Pemberian bantuan ketela ke Pondok Pesantren tersebut jumlahnya bervariasi. Ada yang 7 kwintal hingga 1 ton. Adapun rencana sebaran distribusi ketela di Jawa Timur tersebut, Surabaya 13 pesantren, Sidoarjo 22 pesantren, Pasuruan 9 pesantren, Madiun 11 pesantren, Kediri 7 pesantren, Jember 12 pesantren, Semarang 5 pesantren, Jogja 4 pesantren, Magelang 4 pesantren, Gresik 3 pesantren, Bojonegoro 3 pesantren, Tuban 3 pesantren, Jombang 20 pesantren dan LDII Jatim.

Sedangkan untuk pesantren di wilayah Sidoarjo, per Jum’at kemarin sudah terdistribusi 7 pesantren. Diantaranya adalah Ponpes Alhabibah, Tulangan, 0,9 ton, Ponpes Nurul Islam Krembong 0,9 ton, Ponpes Darul Fikri SMP , Sukodono 0, 7 ton, Ponpes Darul Fikri SMA Anggaswangi, Sukodono, 0,7 ton. Ponpes Al Nahdliyah Sukodono 0,8 ton. Ponpes Attaqwa Wonoayu 0,8 ton.
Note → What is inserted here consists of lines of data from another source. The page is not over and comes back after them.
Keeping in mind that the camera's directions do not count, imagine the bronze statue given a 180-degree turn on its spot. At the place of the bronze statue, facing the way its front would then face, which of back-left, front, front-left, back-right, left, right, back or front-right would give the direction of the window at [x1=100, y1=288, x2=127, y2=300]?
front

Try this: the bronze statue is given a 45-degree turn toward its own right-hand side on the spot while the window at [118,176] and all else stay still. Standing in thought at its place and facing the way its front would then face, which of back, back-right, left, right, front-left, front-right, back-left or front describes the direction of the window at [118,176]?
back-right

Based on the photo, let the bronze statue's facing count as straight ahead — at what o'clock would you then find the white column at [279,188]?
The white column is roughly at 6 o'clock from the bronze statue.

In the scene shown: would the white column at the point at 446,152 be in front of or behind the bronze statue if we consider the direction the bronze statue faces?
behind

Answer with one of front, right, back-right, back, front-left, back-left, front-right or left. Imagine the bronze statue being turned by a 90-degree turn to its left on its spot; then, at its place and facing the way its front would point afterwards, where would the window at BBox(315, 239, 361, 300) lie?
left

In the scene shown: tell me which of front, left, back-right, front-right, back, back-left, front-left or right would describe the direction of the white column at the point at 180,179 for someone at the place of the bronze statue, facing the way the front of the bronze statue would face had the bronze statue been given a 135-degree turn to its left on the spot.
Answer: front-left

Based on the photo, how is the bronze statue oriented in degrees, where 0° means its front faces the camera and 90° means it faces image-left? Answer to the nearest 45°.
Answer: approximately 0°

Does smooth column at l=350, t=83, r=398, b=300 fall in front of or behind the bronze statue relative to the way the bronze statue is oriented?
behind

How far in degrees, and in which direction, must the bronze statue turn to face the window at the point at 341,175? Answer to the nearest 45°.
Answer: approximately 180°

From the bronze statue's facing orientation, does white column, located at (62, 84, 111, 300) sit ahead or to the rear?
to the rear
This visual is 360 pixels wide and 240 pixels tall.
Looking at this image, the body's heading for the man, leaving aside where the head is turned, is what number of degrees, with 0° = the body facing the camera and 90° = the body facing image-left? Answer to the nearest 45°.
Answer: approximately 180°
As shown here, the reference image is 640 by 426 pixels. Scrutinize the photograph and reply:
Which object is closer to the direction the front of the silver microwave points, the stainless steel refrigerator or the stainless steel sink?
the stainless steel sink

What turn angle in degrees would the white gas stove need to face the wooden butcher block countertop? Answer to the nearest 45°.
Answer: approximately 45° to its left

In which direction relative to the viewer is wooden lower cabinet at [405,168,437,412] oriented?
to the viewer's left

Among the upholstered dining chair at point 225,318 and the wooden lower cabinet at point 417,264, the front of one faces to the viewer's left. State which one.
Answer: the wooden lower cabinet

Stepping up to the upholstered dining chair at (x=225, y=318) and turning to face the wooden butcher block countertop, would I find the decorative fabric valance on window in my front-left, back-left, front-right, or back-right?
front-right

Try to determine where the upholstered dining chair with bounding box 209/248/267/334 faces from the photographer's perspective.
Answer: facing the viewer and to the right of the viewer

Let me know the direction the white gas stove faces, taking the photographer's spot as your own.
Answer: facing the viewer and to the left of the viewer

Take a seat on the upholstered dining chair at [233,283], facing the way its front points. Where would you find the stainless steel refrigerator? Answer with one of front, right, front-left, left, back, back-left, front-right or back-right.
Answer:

Sedangkan Ponpes Alkhoziny Buduran Sidoarjo, 1 ton dan Alfatah 2 ton (bertahap dua kali) didistribusikan pada hari Ahad tanggal 14 Februari kemarin.

Menurut Naufal, pendistribusian ketela ke Pondok Pesantren tersebut diharapkan bisa menjadi modal pondok pesantren dengan diolah menjadi berbagai macam makanan olahan untuk menjadi sumber ekonomi pondok pesantren. (mnr).